Excerpted records below:
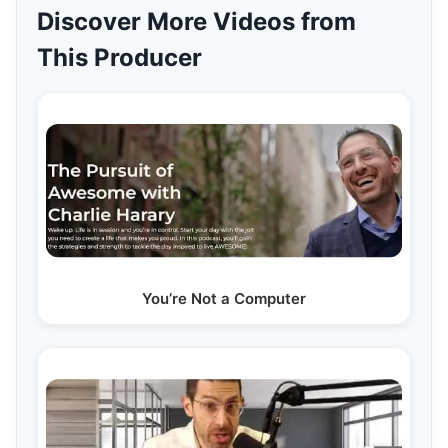
Discover More Videos from
This Producer
You’re Not a Computer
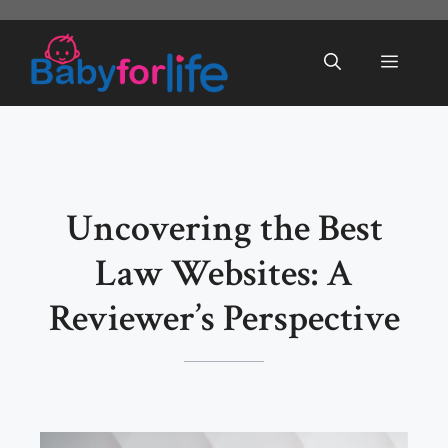
Skip
to
Menu
content
Uncovering the Best
Law Websites: A
Reviewer’s Perspective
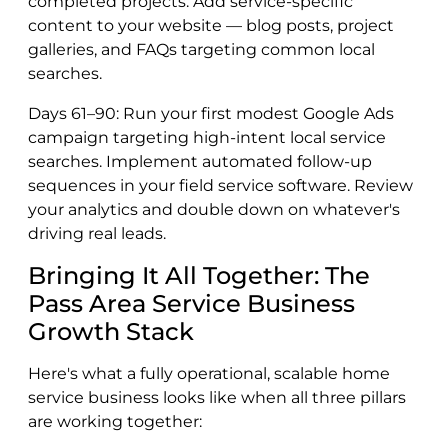
completed projects. Add service-specific
content to your website — blog posts, project
galleries, and FAQs targeting common local
searches.
Days 61–90: Run your first modest Google Ads
campaign targeting high-intent local service
searches. Implement automated follow-up
sequences in your field service software. Review
your analytics and double down on whatever's
driving real leads.
Bringing It All Together: The
Pass Area Service Business
Growth Stack
Here's what a fully operational, scalable home
service business looks like when all three pillars
are working together:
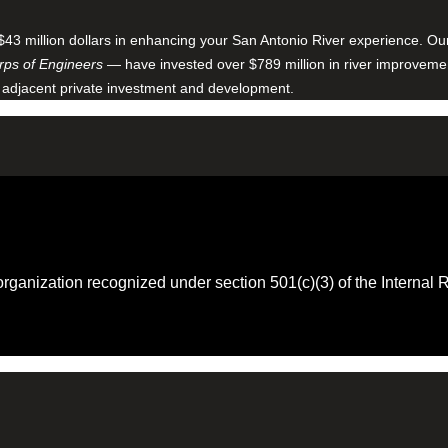
$43 million dollars in enhancing your San Antonio River experience. O
ps of Engineers
— have invested over $789 million in river improveme
 adjacent private investment and development.
 organization recognized under section 501(c)(3) of the Intern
End of Excerpted records.
__Your assignment__
Extract the text read from every page in the material, reproducing each line verbatim and in its original order. Omit the pictures.

__Completed exercise__
Discover More Videos from
This Producer
You’re Not a Computer
Skip
to
Menu
content
Uncovering the Best
Law Websites: A
Reviewer’s Perspective
completed projects. Add service-specific
content to your website — blog posts, project
galleries, and FAQs targeting common local
searches.
Days 61–90: Run your first modest Google Ads
campaign targeting high-intent local service
searches. Implement automated follow-up
sequences in your field service software. Review
your analytics and double down on whatever's
driving real leads.
Bringing It All Together: The
Pass Area Service Business
Growth Stack
Here's what a fully operational, scalable home
service business looks like when all three pillars
are working together:
$43 million dollars in enhancing your San Antonio River experience. O
ps of Engineers
— have invested over $789 million in river improveme
 adjacent private investment and development.
 organization recognized under section 501(c)(3) of the Intern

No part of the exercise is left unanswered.